Nobody wants to get the flu. The fever, cough, sore throat, body aches, headaches, fatigue and stuffy nose that come with it make us miserable can last for days — even weeks.
What’s worse, as we get older, the chances of serious complications — even death — resulting from the flu increase greatly. Adults ages 65 and older account for more than half of all hospitalizations due to the flu and nearly all flu-related deaths. In fact, flu and pneumonia remain among the top-ten causes of death in people over the age of 65.
“As we age, our immune systems weaken and it’s harder for us to fight off infections, including the flu,” says Kathleen Cameron, Senior Director of the Center for Healthy Aging at the National Council on Aging.
“Older adults also tend to have more complications from the flu, which can result in pneumonia and put them in the hospital, especially if they have other chronic conditions, such as heart disease and diabetes, or lung problems, such as emphysema.”
According to the Centers for Disease Control and Prevention (CDC), flu-related complications can include upper (nose and throat) and lower (lungs) respiratory tract infections, sinus and ear infections, inflammation of the heart, pneumonia and even multi-organ failure. The flu can also exacerbate preexisting conditions such as asthma and chronic heart disease.
The flu can spread at any time throughout the year, but CDC records show it occurs most often during the fall and winter months, generally between October and March, typically hitting its peak in February. December is also a high month for flu activity. It is spread through contact with bodily fluids, often droplets from sneezing or coughing that can reach people as far as six feet away or from touching contaminated surfaces.
Stop the Spread
The best way to prevent the flu is to get an annual flu shot, which changes slightly each year based upon which strains of flu the World Health Organization has identified as those most likely to spread. Cameron says a higher-dose flu shot is now available for older adults that was developed specifically to address the age-related weakening of the immune system. Some pharmacies and grocery stores might not offer it unless requested specifically. There is also a pair of pneumonia vaccines recommended by the CDC for adults over the age of 65 as well as others who may be at high risk.

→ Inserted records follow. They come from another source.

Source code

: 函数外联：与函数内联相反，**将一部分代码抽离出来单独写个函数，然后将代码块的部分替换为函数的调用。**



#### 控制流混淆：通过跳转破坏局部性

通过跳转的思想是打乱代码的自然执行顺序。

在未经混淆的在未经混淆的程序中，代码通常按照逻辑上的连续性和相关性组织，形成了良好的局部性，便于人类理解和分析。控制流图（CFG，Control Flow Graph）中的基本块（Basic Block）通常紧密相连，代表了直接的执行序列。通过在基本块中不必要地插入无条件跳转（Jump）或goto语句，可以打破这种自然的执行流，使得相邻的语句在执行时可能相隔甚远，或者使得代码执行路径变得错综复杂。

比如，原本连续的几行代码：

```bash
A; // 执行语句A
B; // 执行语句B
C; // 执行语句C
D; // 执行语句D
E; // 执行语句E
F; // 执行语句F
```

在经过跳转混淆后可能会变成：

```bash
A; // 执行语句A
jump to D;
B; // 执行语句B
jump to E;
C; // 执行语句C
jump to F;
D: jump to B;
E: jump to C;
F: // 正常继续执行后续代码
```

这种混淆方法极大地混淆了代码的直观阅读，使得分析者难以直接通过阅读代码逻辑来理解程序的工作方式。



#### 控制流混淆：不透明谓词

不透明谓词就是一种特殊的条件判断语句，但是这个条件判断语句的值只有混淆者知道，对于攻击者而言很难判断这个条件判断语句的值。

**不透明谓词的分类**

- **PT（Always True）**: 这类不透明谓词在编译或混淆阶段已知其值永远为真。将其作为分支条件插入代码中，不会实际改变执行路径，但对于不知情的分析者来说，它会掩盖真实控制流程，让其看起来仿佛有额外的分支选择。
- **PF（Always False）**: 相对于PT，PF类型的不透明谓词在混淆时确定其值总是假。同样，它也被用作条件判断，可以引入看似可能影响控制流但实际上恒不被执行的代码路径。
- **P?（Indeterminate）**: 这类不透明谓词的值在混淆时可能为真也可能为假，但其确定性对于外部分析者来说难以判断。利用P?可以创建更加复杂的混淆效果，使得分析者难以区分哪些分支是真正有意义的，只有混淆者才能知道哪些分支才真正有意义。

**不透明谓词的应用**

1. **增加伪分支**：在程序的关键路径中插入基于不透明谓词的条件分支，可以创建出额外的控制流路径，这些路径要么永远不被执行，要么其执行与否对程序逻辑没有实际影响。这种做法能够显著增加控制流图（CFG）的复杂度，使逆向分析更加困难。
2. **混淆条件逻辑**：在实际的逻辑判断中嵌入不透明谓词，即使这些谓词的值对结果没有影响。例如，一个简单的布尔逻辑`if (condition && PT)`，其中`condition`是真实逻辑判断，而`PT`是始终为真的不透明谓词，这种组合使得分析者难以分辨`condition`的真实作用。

“And, of course, there are always those simple strategies to prevent the spread of the flu, such as frequent hand washing with soap and warm or cold water,” says Cameron. “This is something we should all be doing. Also, if you know someone who is sick, stay away from them if possible. If you are sick, try not to expose others to your germs. Use tissues when you cough or sneeze and if you don’t have any use the inside of your elbow to prevent germs from spreading.”
With holidays, birthdays and other special occasions that have multiple generations getting together, this can sometimes be difficult. But, Cameron says, “if there’s a young child in your family who is seriously ill, you do want to stay away from that child.”